LPL Supports Uniform Fiduciary Standard

LPL Financial, the largest independent broker-dealer, announced Monday that it supports the application of a uniform fiduciary standard for financial advisors, as recommended last week by the Securities and Exchange Commission study.

"We welcome the clarity that the January SEC Staff Report brings to the retail financial advice industry,” said Mark Casady, LPL’s chairman and CEO. “ In particular, we agree with the report's recommendation for a uniform fiduciary standard, as we believe this is right for investors, financial advisors and the industry.”

Casady said this new standard would “drive greater consistency and evenhandedness in the supervision of the broker-dealer and advisory sides of our industry.”

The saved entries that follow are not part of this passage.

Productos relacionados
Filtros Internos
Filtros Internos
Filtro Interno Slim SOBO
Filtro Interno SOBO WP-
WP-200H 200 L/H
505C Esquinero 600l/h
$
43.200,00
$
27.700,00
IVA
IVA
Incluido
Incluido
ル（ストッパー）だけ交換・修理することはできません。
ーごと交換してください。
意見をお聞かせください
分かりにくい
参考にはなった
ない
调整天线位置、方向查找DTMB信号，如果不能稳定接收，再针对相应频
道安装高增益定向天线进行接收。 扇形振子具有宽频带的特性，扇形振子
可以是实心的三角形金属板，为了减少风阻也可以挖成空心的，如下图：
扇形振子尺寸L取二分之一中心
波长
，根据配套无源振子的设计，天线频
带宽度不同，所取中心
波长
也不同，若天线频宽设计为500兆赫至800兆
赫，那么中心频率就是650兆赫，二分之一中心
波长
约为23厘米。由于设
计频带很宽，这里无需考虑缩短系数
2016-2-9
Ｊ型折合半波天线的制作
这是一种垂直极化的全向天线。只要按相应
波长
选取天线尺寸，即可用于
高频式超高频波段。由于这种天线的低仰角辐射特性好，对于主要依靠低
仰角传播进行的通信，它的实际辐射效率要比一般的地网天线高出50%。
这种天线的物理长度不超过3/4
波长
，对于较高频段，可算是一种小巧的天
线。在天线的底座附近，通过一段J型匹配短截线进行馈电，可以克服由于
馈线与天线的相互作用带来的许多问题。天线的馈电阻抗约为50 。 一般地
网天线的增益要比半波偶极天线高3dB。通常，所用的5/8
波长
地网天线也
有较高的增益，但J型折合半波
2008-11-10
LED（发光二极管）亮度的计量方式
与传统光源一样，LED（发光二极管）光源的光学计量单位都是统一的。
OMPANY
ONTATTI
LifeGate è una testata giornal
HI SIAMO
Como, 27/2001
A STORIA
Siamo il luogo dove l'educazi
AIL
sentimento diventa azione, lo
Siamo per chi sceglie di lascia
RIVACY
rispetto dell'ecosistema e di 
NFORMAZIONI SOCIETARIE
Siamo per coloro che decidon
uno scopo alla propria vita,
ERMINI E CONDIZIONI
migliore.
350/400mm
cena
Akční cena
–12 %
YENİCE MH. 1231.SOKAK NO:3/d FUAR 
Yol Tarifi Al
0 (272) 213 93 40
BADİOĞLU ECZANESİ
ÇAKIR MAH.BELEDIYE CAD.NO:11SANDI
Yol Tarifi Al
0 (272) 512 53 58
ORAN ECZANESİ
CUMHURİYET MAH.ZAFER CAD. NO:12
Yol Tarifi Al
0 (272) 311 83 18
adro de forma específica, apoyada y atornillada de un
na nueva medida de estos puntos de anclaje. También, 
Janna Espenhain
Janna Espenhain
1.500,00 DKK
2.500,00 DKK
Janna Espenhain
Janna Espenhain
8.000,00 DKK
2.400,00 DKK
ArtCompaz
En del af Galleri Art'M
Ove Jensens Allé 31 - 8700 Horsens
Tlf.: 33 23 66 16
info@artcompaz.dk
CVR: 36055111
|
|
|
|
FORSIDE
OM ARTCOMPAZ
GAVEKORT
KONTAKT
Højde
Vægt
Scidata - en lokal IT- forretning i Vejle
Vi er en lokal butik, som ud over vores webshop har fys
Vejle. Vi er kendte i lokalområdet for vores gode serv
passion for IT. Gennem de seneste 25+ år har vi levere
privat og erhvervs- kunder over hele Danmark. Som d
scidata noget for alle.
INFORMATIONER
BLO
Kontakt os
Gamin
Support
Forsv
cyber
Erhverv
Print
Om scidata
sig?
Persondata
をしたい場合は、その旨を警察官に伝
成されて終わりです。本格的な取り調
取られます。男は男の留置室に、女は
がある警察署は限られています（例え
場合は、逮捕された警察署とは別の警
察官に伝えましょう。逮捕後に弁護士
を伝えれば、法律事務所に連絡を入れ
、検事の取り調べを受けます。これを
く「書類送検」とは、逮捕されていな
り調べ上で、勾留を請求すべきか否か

“This would be positive for financial advisors and their clients, the vast majority of whom are neither cognizant of, nor concerned with, different definitions for the standard of care between financial advisor business models,” he said.

Casady said an “overwhelming number” of LPL’s 12,000 advisors are registered to work on both a fee and commission basis. “We are very comfortable with the disclosure and regulatory structures for both sides of the industry,” he said. “As a dually licensed firm, we can support any business model a financial advisor may choose through our broker-dealer, corporate RIA and Hybrid RIA custody services.   As such, we are confident that a uniform fiduciary standard is just a first step. We believe an important next step in promoting the best interest of consumers is the harmonization of the rules governing brokers and advisors.

"Significant work lies ahead, but we believe the study has made meaningful progress and we are committed to continuing to work with our industry peers, the SEC and Congress to reach a balanced result for advisory and brokerage practices."

“The recommendations,” the study said, “are designed to increase investor protection and decrease investor confusion in the most practicable, least burdensome way for investors, broker-dealers and investment advisers.”

Analysts said that the SEC's study really didn't take much of a stand, but did put the ball in motion for regulatory reform.